I only see 4 , with the clues 1 and 9 in box 3 and box 7

[denis_berthier]

Fata Morgana

Code: Select all

........3..1..56...9..4..7......9.5.7.......8.5.4.2....8..2..9...35..1..6........#Fata Morgana

Code: Select all

+----------------------+----------------------+----------------------+
| 2458   2467   245678 | 126789 16789  1678   | 24589  1248   3      |
| 2348   2347   1      | 23789  3789   5      | 6      248    249    |
| 2358   9      2568   | 12368  4      1368   | 258    7      125    |
+----------------------+----------------------+----------------------+
| 12348  12346  2468   | 13678  13678  9      | 2347   5      12467  |
| 7      12346  2469   | 136    5      136    | 2349   12346  8      |
| 1389   5      689    | 4      13678  2      | 379    136    1679   |
+----------------------+----------------------+----------------------+
| 145    8      457    | 1367   2      13467  | 3457   9      4567   |
| 249    247    3      | 5      6789   4678   | 1      2468   2467   |
| 6      1247   24579  | 13789  13789  13478  | 234578 2348   2457   |
+----------------------+----------------------+----------------------+


I only see 4 , with the clues 1 and 9 in box 3 and box 7

SudoRules finds 8 bivalue relations:

Code: Select all

f-9999  (bivalue 0 917 929 439)
f-10001 (bivalue 0 118 139 431)
f-10003 (bivalue 0 929 969 399)
f-10005 (bivalue 0 953 957 259)
f-10007 (bivalue 0 961 981 319)
f-10009 (bivalue 0 171 192 471)
f-10011 (bivalue 0 981 993 479)
f-10013 (bivalue 0 981 985 289)

In this internal representation (forget about the 0), the last term in the relation is the CSP-Variable, starting with 1 for rc (none in this puzzle), 2 for rn, 3 for cn and 4 for bn
So, for instance, (bivalue 0 917 929 439) means: candidates 917 and 929 are bivalue in block (the 4 in 439) number 3 (the 3 in 439) for digit 9 (the 9 in 439).
I'm sure you can now see all of them.

In some cases, a pair of candidates can be bivalue wrt 2 different CSP-Variables, but this is not the case for this puzzle.


[Edit]: my "souvenir" that, long ago, I had seen a puzzle with no bivalues may be wrong.
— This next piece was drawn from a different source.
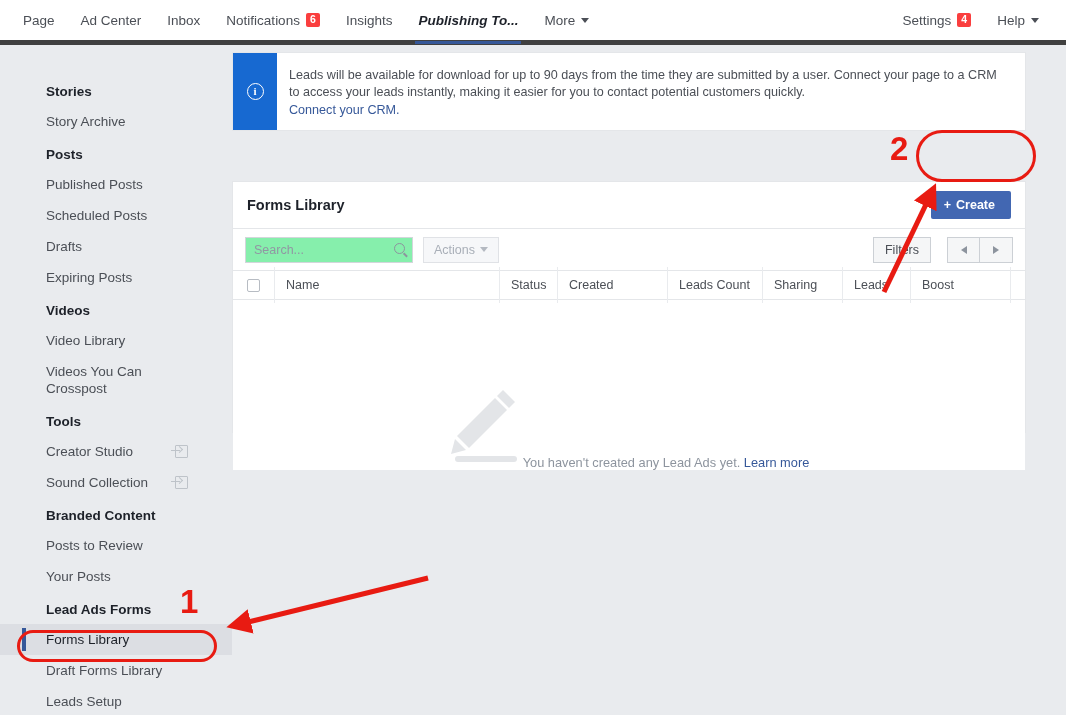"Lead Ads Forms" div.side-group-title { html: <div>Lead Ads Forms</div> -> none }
What I have seen may have been only puzzles with no rc-bivalues, such as Fata Morgana.
I've therefore tried a collection of 25,000 hard puzzles and found none having no (rc, rn, cn or bn) bivalues (after application of Singles).

Anyway, my original question looses some of its practical interest wrt Forcing-T&E: contrary to what I thought, a puzzle can have bivalue candidates with none of its bivalue pairs giving rise to any elimination by forcing-T&E. The same is true for trivalues and Forcing{3}-T&E.

What remains of possible theoretical interest is:
does any puzzle not solvable by Singles necessarily have (rc, rn, cn or bn) bivalue candidates (after Singles have been applied) and if true, why?